COMM: a Progam for Computer-Aided Analyses of
ecological field data
Short Description:
The computer program COMM has been developed to assist
ecologists in the analyses of medium-sized species-station-
tables commonly generated in ecological field investigations.
The program features a menu and window environment, and
- optionally - mouse support (COMMM.BAT). It runs on IBM
PCs and compatibles with 640K of RAM memory. Supported output
devices are an Epson-compatible lineprinter and a HP-compatible
plotter.
Species-station-tables with up to 12,000 cells (species
in rows, stations in columns, in addition species names
and station labels) can be entered, loaded/saved from/to
an ASCII- file, edited and printed.
For each station several diversity parameters can be computed
(e.g. after Shannon-Weaver, Margalef, Simpson, Pielou, Heip).

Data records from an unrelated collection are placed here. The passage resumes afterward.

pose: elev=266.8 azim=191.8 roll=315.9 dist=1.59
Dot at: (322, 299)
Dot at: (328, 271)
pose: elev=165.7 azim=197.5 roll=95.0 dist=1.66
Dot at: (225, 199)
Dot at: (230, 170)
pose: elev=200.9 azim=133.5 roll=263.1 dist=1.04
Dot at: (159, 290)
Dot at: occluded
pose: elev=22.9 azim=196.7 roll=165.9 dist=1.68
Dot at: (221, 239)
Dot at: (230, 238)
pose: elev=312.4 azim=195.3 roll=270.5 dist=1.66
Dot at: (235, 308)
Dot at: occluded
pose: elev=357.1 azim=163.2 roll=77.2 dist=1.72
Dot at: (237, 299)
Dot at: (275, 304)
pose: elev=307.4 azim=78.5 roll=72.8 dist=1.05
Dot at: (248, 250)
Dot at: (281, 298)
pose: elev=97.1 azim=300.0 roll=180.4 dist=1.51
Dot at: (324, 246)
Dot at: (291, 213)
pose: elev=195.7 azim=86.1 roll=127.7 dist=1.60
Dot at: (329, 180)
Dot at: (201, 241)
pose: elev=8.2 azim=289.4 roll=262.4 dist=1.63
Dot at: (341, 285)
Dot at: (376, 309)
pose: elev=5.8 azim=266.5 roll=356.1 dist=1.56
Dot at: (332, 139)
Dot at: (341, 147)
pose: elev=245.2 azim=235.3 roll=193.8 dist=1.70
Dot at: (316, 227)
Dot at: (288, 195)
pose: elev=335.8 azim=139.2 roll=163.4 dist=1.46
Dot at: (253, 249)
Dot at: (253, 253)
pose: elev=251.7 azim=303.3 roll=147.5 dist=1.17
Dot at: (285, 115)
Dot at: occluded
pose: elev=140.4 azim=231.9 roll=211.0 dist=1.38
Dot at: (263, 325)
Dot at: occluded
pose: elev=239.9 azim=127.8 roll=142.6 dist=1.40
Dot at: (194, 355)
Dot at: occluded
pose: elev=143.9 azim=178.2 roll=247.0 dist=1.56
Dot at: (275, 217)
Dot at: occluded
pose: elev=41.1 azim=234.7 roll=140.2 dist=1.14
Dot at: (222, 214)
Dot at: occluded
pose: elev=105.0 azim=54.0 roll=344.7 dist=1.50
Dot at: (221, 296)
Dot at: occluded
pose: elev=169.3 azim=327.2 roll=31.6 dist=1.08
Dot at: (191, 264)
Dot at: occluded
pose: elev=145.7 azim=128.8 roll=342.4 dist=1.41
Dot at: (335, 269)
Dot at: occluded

In addition, up to six external station-specific parameters
(such as depths, temperatures, etc.) may be entered. The
entire set of station parameters can be printed and/or saved
to an ASCII-file for interfacing other programmes.
For each species a set of parameters can be computed (minimum,
median, mean, and maximum of scores, constancy, dominance,
Biological Index after McCloskey (1970)). The whole set
of species parameters can be printed and/or saved to an
ASCII- file for interfacing other programmes.
Species and/or stations may be sorted in ascending or
descending order by species-specific and station-specific
parameters. Data may be standardized and/or transformed
(percentages, Z-values, ranks, logarithms, roots, abundance
codes, dominance codes) prior to further analyses.
Cluster analyses may be performed to delimitate faunistic
zones (Q-analysis: classification of stations) or species
assemblages (R-analysis: classification of species). Eight
resemblance measures are available (Jaccard, Sorenson, Simple
Matching, Percentage Similarity, Canberra, Bray-Curtis,
Euclidean Distance, Pearson correlation, Spearman rank correlation).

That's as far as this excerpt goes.